>>

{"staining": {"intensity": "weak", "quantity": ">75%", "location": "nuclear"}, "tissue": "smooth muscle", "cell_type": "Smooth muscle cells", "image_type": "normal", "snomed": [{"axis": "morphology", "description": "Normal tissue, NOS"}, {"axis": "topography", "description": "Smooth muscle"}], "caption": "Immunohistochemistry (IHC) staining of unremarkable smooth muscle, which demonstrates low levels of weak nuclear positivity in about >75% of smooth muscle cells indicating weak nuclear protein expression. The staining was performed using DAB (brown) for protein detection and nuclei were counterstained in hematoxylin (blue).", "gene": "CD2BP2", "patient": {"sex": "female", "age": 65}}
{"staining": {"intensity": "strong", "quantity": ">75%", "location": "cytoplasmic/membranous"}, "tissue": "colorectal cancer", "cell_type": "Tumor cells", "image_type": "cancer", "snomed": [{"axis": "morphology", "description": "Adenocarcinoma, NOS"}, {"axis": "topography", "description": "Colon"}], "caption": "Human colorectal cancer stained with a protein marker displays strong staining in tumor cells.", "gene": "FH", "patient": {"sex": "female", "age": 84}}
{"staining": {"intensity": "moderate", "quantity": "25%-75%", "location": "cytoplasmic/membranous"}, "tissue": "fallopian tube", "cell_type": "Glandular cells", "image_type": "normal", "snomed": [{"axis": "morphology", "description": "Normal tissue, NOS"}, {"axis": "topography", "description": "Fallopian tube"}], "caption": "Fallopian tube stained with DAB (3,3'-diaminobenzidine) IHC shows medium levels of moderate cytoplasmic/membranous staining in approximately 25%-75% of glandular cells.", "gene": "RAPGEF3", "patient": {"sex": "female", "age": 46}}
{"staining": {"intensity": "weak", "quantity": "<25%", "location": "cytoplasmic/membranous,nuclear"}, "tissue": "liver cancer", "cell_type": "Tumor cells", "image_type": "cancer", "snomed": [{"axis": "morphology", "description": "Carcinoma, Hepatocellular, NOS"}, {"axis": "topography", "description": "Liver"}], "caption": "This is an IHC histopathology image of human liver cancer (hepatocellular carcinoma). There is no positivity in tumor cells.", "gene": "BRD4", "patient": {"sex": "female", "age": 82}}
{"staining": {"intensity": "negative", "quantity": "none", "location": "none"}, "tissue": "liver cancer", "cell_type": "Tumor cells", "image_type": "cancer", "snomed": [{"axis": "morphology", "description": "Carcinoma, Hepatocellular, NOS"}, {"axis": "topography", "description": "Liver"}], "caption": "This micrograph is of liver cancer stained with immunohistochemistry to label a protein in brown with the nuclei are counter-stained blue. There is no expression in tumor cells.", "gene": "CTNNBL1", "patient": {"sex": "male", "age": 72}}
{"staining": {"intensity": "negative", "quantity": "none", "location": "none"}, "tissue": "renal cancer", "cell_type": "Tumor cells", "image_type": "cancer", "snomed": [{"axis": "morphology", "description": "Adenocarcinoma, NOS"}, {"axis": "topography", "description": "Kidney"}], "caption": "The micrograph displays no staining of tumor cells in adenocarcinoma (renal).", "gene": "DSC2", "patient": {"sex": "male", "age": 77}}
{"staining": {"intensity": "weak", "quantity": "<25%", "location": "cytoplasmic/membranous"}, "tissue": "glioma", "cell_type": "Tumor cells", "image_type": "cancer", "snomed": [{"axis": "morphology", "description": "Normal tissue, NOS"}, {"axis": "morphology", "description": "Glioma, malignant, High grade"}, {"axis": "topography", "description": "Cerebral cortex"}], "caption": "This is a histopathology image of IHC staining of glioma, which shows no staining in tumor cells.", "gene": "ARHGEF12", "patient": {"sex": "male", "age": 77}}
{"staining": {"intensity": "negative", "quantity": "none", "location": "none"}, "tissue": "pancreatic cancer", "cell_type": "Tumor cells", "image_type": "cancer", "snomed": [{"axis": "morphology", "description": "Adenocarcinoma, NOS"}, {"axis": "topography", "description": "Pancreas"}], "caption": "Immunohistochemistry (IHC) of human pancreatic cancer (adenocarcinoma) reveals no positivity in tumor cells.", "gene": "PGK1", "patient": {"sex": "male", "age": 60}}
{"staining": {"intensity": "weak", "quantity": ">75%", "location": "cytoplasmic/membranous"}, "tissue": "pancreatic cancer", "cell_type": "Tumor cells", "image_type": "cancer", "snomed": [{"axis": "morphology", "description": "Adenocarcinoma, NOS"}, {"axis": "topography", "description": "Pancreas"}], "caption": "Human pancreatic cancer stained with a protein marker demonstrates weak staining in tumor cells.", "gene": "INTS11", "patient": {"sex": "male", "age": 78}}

<<

### TRY IT
Repeat the data in its entirety, character for character.

### SOLUTION TO THE PROBLEM
{"staining": {"intensity": "weak", "quantity": ">75%", "location": "nuclear"}, "tissue": "smooth muscle", "cell_type": "Smooth muscle cells", "image_type": "normal", "snomed": [{"axis": "morphology", "description": "Normal tissue, NOS"}, {"axis": "topography", "description": "Smooth muscle"}], "caption": "Immunohistochemistry (IHC) staining of unremarkable smooth muscle, which demonstrates low levels of weak nuclear positivity in about >75% of smooth muscle cells indicating weak nuclear protein expression. The staining was performed using DAB (brown) for protein detection and nuclei were counterstained in hematoxylin (blue).", "gene": "CD2BP2", "patient": {"sex": "female", "age": 65}}
{"staining": {"intensity": "strong", "quantity": ">75%", "location": "cytoplasmic/membranous"}, "tissue": "colorectal cancer", "cell_type": "Tumor cells", "image_type": "cancer", "snomed": [{"axis": "morphology", "description": "Adenocarcinoma, NOS"}, {"axis": "topography", "description": "Colon"}], "caption": "Human colorectal cancer stained with a protein marker displays strong staining in tumor cells.", "gene": "FH", "patient": {"sex": "female", "age": 84}}
{"staining": {"intensity": "moderate", "quantity": "25%-75%", "location": "cytoplasmic/membranous"}, "tissue": "fallopian tube", "cell_type": "Glandular cells", "image_type": "normal", "snomed": [{"axis": "morphology", "description": "Normal tissue, NOS"}, {"axis": "topography", "description": "Fallopian tube"}], "caption": "Fallopian tube stained with DAB (3,3'-diaminobenzidine) IHC shows medium levels of moderate cytoplasmic/membranous staining in approximately 25%-75% of glandular cells.", "gene": "RAPGEF3", "patient": {"sex": "female", "age": 46}}
{"staining": {"intensity": "weak", "quantity": "<25%", "location": "cytoplasmic/membranous,nuclear"}, "tissue": "liver cancer", "cell_type": "Tumor cells", "image_type": "cancer", "snomed": [{"axis": "morphology", "description": "Carcinoma, Hepatocellular, NOS"}, {"axis": "topography", "description": "Liver"}], "caption": "This is an IHC histopathology image of human liver cancer (hepatocellular carcinoma). There is no positivity in tumor cells.", "gene": "BRD4", "patient": {"sex": "female", "age": 82}}
{"staining": {"intensity": "negative", "quantity": "none", "location": "none"}, "tissue": "liver cancer", "cell_type": "Tumor cells", "image_type": "cancer", "snomed": [{"axis": "morphology", "description": "Carcinoma, Hepatocellular, NOS"}, {"axis": "topography", "description": "Liver"}], "caption": "This micrograph is of liver cancer stained with immunohistochemistry to label a protein in brown with the nuclei are counter-stained blue. There is no expression in tumor cells.", "gene": "CTNNBL1", "patient": {"sex": "male", "age": 72}}
{"staining": {"intensity": "negative", "quantity": "none", "location": "none"}, "tissue": "renal cancer", "cell_type": "Tumor cells", "image_type": "cancer", "snomed": [{"axis": "morphology", "description": "Adenocarcinoma, NOS"}, {"axis": "topography", "description": "Kidney"}], "caption": "The micrograph displays no staining of tumor cells in adenocarcinoma (renal).", "gene": "DSC2", "patient": {"sex": "male", "age": 77}}
{"staining": {"intensity": "weak", "quantity": "<25%", "location": "cytoplasmic/membranous"}, "tissue": "glioma", "cell_type": "Tumor cells", "image_type": "cancer", "snomed": [{"axis": "morphology", "description": "Normal tissue, NOS"}, {"axis": "morphology", "description": "Glioma, malignant, High grade"}, {"axis": "topography", "description": "Cerebral cortex"}], "caption": "This is a histopathology image of IHC staining of glioma, which shows no staining in tumor cells.", "gene": "ARHGEF12", "patient": {"sex": "male", "age": 77}}
{"staining": {"intensity": "negative", "quantity": "none", "location": "none"}, "tissue": "pancreatic cancer", "cell_type": "Tumor cells", "image_type": "cancer", "snomed": [{"axis": "morphology", "description": "Adenocarcinoma, NOS"}, {"axis": "topography", "description": "Pancreas"}], "caption": "Immunohistochemistry (IHC) of human pancreatic cancer (adenocarcinoma) reveals no positivity in tumor cells.", "gene": "PGK1", "patient": {"sex": "male", "age": 60}}
{"staining": {"intensity": "weak", "quantity": ">75%", "location": "cytoplasmic/membranous"}, "tissue": "pancreatic cancer", "cell_type": "Tumor cells", "image_type": "cancer", "snomed": [{"axis": "morphology", "description": "Adenocarcinoma, NOS"}, {"axis": "topography", "description": "Pancreas"}], "caption": "Human pancreatic cancer stained with a protein marker demonstrates weak staining in tumor cells.", "gene": "INTS11", "patient": {"sex": "male", "age": 78}}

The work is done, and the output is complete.